Читать «Иван Вольнов» онлайн - страница 8
Максим Горький
"Вот как страшно! Вот как! А ещё - вот как! И - вот как!"
Кончив читать, Иван смял рукопись, сунул её в карман и, отирая пот с лица, сказал:
- Ну, знаю, что плохо! Сам слышал, - ни к чорту не годится!
Борис Тимофеев подтвердил эту самокритику:
- Да, это ты - набухал сгоряча! Всю свою губернию дёгтем и кровью вымазал.
- Не стоит говорить, - согласился Иван, приглаживая волосы, рука его дрожала.
Ночью, на берегу моря, сидя в камнях, посеребрённых луною, в необыкновенной, тоже как бы окаменевшей тишине, которая возможна только над равниной спокойной, тяжёлой воды, Иван рассказывал:
- Я - не писал, а - спорил. Сам понимаю, что этого не надо было делать. Но хотелось показать, что я знаю страшного и подлого больше, чем знают Бунин, Чехов и всякие Родионовы (Родионов - земский начальник в Боровичах, Новгородской губернии, автор нашумевшей книги "Наше преступление". В этой книге он изобразил крестьян и рабочих-керамистов очень мрачными красками -М.Г.). Вот в чём ошибка. Желаете правды? Вот вам правда! У меня её больше, чем у вас, и моя - тяжелее!

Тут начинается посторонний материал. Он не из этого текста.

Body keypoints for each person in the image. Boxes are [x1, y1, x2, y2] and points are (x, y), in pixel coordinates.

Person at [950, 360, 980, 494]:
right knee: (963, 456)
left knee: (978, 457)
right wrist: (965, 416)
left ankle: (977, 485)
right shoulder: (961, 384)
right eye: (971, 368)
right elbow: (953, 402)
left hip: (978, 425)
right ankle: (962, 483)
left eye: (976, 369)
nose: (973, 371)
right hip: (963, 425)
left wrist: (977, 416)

Вы её издали видите, а я родился в ней, жил, буду жить!
Он очень долго и горячо говорил о том, что Тургенев, Григорович, Толстой изображали крепостных мужиков мягко, осторожно.

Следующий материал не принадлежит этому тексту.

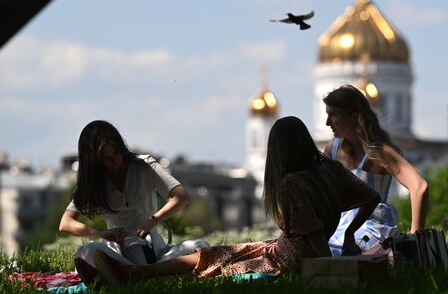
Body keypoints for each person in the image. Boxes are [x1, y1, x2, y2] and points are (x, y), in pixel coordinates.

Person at [91, 116, 381, 286]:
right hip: (283, 250)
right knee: (219, 253)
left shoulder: (292, 183)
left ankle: (137, 274)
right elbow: (371, 197)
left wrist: (326, 268)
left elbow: (314, 239)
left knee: (214, 263)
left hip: (286, 261)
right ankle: (140, 273)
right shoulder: (329, 169)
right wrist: (349, 231)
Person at [58, 120, 208, 286]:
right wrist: (99, 233)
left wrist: (154, 220)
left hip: (155, 248)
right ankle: (157, 275)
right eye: (106, 158)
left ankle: (136, 275)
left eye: (117, 152)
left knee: (201, 247)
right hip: (116, 252)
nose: (115, 160)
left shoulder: (145, 165)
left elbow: (181, 197)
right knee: (88, 251)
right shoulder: (92, 182)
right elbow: (65, 223)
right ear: (94, 162)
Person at [323, 84, 429, 256]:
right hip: (337, 227)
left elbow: (420, 187)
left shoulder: (380, 153)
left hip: (371, 228)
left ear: (354, 117)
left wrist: (415, 235)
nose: (327, 123)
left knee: (344, 257)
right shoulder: (332, 150)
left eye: (333, 115)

- Когда я читал их, так - оглядывался: разве это наши крестьяне орловские, тульские, калужские? Места - наши, а мужик - не наш! У нас таких тихоньких - нет, я таких - не знаю, не видел. Я знаю страшного мужика, он живёт в грязи, в тоске, он - дикий и несчастный. Значит - что же? При крепостном праве - мужик лучше, благообразнее был?
Покуривая тоненькие итальянские папироски одну за другою, бросая окурки на застывшую воду, он говорил о "Подлиповцах" Решетникова:
- Они - где-то у чорта на куличках, от моей совести - далеко! А вот от моей деревни до Москвы триста вёрст. В Москве - университет, консерватория, Третьяковская галерея, Художественный театр и чорт её знает что ещё! А у меня в деревне - домовые, ведьмы, коновал лошадей портит, рожениц сквозь хомут пропихивают... понимаете?

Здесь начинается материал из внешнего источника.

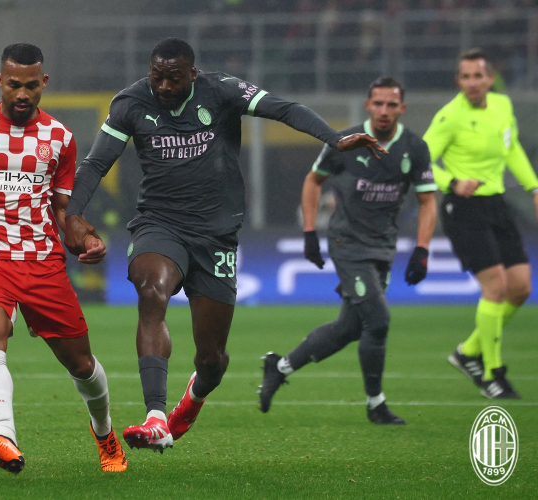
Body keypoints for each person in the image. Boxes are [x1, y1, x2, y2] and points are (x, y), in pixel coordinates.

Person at [64, 37, 383, 452]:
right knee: (151, 291)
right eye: (157, 76)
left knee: (211, 360)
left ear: (193, 74)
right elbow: (95, 163)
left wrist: (333, 138)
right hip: (159, 223)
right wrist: (73, 215)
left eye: (174, 78)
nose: (164, 86)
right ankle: (155, 416)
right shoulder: (130, 103)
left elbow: (284, 109)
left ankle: (191, 402)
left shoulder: (222, 91)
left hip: (215, 234)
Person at [0, 43, 127, 475]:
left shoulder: (60, 139)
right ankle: (5, 439)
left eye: (32, 86)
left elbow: (63, 209)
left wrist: (85, 238)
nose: (22, 94)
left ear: (44, 83)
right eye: (14, 84)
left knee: (82, 365)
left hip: (43, 264)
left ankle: (105, 433)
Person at [258, 77, 437, 424]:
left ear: (402, 108)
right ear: (368, 105)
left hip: (383, 246)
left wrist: (422, 249)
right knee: (378, 320)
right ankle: (376, 404)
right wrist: (309, 232)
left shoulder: (414, 148)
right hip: (347, 243)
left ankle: (279, 368)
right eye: (378, 103)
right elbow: (314, 179)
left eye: (391, 105)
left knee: (349, 328)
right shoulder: (347, 141)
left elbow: (428, 200)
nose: (384, 111)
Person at [424, 48, 538, 400]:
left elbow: (511, 148)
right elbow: (420, 160)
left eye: (478, 76)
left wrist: (534, 187)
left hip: (496, 204)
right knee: (496, 287)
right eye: (466, 77)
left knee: (521, 287)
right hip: (463, 209)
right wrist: (452, 182)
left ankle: (467, 352)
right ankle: (492, 373)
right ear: (458, 81)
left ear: (490, 79)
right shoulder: (450, 116)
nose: (472, 83)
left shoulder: (502, 106)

После этой ночи он стал несколько доверчивее, откровенней, снова принялся работать над повестью и начал больше читать. Прочитал "Мужиков" Бальзака, "Землю" Золя, романы Ренэ Базена, Эстонье - французы успокоили его:
- Пишут деловитее наших, - сказал он.
Он легко находил общее между иностранной и русской литературой; прочитав "Последнего барона" Лемонье, он заметил:
- Это - тоже "Суходол".
Почти никогда не говорил о политике, о партийных программах, революционная литература не интересовала его.
- После прочитаю, - говорил он и всё более углублялся в работу писателя.